Making contracts strategic assets with the cloud

Making contracts strategic assets with the cloud

The cloud can transform contracts from static documents, says Bernadette Bulacan from Icertis

Richard Humphreys |


This article was originally published in the Autumn 2019 issue of The Record. Subscribe for FREE here to get the next issues delivered directly to your inbox.

What are the biggest challenges of traditional paper-based contract management? What proportion of firms operate in this way?
Research shows that the adoption of contract lifecycle management (CLM) software is strongest in heavily regulated industries such as pharmaceuticals and biotechnology, as well as industries with complex supply chains like manufacturing.

These numbers speak to the real issues with traditional paper-based contract management. In industries like pharma and manufacturing, a manual approach to contracting is a major liability, as it does not give centralised control over or visibility into what agreements are being entered into globally. If you are a global carmaker, for example, you need to know who you’re contracting with for thousands of parts, yet paper-based contracting means all that information is stashed away in a filing cabinet or on a computer desktop. Pharma companies, meanwhile, operate as a strictly regulated industry, and maverick contracting doesn’t only risk revenue leakage but massive regulatory fines.

So that’s the current state. Yet even industries that have been slower to adopt CLM software are quickly catching up: Gartner estimates that by 2023, 90% of multinational corporations will have a CLM solution in place, regardless of what industry they are in.

How can the cloud help to turn contracts from static documents to strategic assets?
Consider the fact that every dollar in and out of an enterprise is represented in a contract; contracts and the underlying data locked within them form the foundation of commerce. Cloud-based contract management allows companies to unify contract management across departments and geographies, improving visibility and eliminating silos. When all contracts live in a central, digital location, companies enjoy a single source of truth for all contractual commitments and obligations. Contract data can then be extracted for never-before-available insights into risk and opportunity.

And in cloud environments, open application programming interfaces mean that data in one platform can easily push and pull into other systems. So not only do users have deep visibility into contract data, but that contract data can actually be projected into enterprise resource planning, customer relationship management and supply chain management systems as well.
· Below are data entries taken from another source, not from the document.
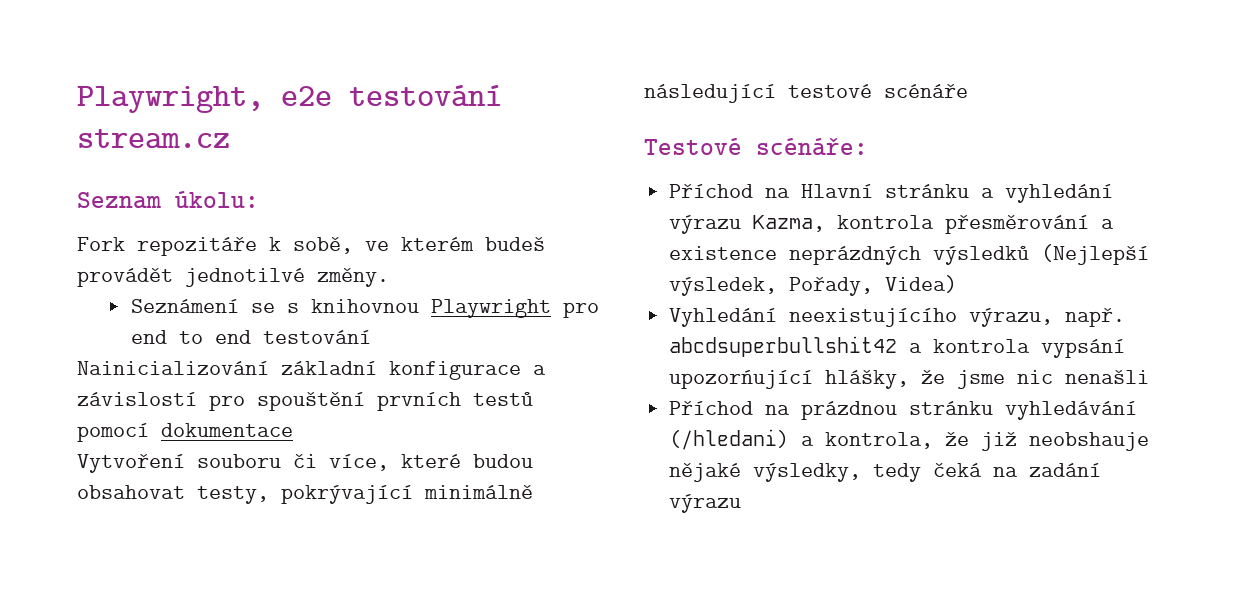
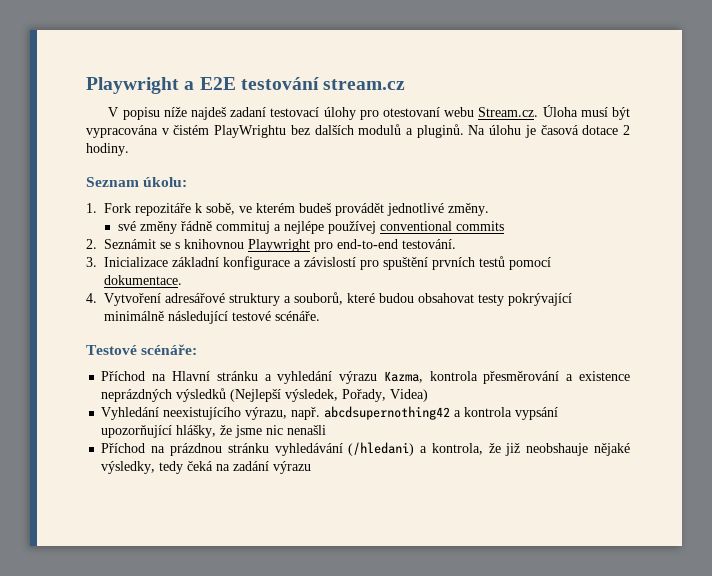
[77,86,332,113] Playwright, e2e -> [86,77,236,94] Playwright a E2E
(230, 139) none -> [108,105,630,120] [86,124,630,138] [86,143,129,156] // V popisu níže najdeš zadaní testovací úlohy pro otestovaní webu Stream.cz. Úloha musí být vypracována v čistém PlayWrightu bez dalších modulů a pluginů. Na úlohu je časová dotace 2 hodiny.
(259, 199) none -> [86,203,97,213] 1.
[185,268,305,287] jednotilvé -> [387,203,444,216] jednotlivé
[130,299,239,313] Seznámení -> [117,221,504,234] [86,239,156,249] své změny řádně commituj a nejlépe používej conventional commits // 2. Seznámit
[130,330,371,344] [77,361,269,375] end to end testování // Nainicializování -> [337,239,456,249] [86,257,168,267] end-to-end testování. // 3. Inicializace
[257,392,365,411] spouštění -> [383,257,428,270] spuštění
[161,423,293,437] [77,454,389,473] dokumentace // Vytvoření souboru či více, -> [104,275,182,285] [86,292,343,306] dokumentace. // 4. Vytvoření adresářové struktury a souborů,
[197,486,269,504] testy, -> [478,294,504,306] testy
[884,84,968,98] scénáře -> [275,311,320,321] scénáře.
[669,336,898,357] abcdsuperbullshit42 -> [324,406,451,420] abcdsupernothing42
[669,370,814,389] upozorńující -> [101,425,173,438] upozorňující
So, for example, a salesperson can be in Microsoft Dynamics 365 and spin up a new sales contract that is 100% compliant with all internal controls without ever leaving that interface.

This was simply impossible when contracts were pieces of paper filed away in a cabinet or kept in a lawyer’s inbox.
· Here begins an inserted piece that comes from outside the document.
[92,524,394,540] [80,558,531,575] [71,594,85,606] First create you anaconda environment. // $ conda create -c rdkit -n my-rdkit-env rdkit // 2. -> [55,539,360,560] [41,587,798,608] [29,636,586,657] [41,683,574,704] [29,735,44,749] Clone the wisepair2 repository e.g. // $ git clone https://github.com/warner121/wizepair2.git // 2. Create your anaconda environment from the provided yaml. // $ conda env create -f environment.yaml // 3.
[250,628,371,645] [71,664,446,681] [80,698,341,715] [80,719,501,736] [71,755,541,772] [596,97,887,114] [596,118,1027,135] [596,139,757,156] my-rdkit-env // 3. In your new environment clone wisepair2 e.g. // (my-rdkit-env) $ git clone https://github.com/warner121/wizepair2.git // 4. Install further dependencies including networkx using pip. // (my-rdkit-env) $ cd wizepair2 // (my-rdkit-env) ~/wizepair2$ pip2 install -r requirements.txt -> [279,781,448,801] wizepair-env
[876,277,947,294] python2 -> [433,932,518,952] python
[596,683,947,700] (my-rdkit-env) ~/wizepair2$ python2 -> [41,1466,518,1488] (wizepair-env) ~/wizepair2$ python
What are the benefits of the Microsoft cloud in particular?
Contracts contain some of the most commercially sensitive information in an enterprise and our customers need to trust that their contract data is handled and stored according to the most stringent security standards. Security is a key focus of Microsoft, which invests more than US$1 billion in security research and development and has a team of over 3,500 cybersecurity experts that work together to help safeguard customer data in the Microsoft Azure cloud.

Additionally, many regions and countries have specific compliance regimes. Microsoft ensures that Icertis customers have the choice to deploy with confidence in their compliance whether their contract data is located in the US, the European Union, Germany, Japan, the UK or India.

How are you working with Microsoft to enable the digitisation of contracts?
The relationship between Icertis and Microsoft runs very deep. Icertis was born on Azure before cloud computing was the dominant paradigm it is today. And it has been exciting to see our platform mature and grow right alongside Azure.

Our suite of artificial intelligence (AI) applications leverage the power of Azure AI to enable the digitisation of legacy contracts at scale. The platform can now read contracts that are decades old, recognise individual clauses, parties and other metadata, and process the data as if the contract were written right there on the platform. It’s really cool. We’ve also been able to do very interesting things with Azure Cognitive Search, like use contextual information to surface contracts that may be subject to the GDPR in Europe.

More recently, we’ve been partnering with Microsoft to deliver the Icertis Blockchain Framework that could totally change how we look at contracts. We’ve piloted a solution for Mercedes-Benz Cars that will allow them to use the Framework to guarantee suppliers are complying with ethical and sustainability standards. Moving forward we envision this technology allowing for outcome-based pricing and self-executing contracts.

How are technologies like AI adding greater value to the process? How do you expect this to change in the future?
There is no question that AI will profoundly change how contracts are managed. Going back to Gartner’s research shows that AI will make contract negotiations 30% more efficient by 2023. What’s special about AI is that it allows companies to treat the dense legalese in contracts just like any other data, which totally changes what’s possible.

Of course, to unleash the transformative power of AI into contract management, you need access to a quantity, quality and variety of data to ensure the algorithms are trained properly. Icertis has an unmatched data set in the Icertis Contract Management (ICM) platform today with more than 5.7 million contracts and related artefacts in over 40 languages, from more than 90 countries across a range of industry verticals. This data represents thousands of contract types and templates, and a unique taxonomy curated from hundreds of thousands of clauses – all mapped to customers’ distinctive semantic structures within the ICM platform. With our AI tools, we’re able to train the ICM platform to unlock the power of data like never before.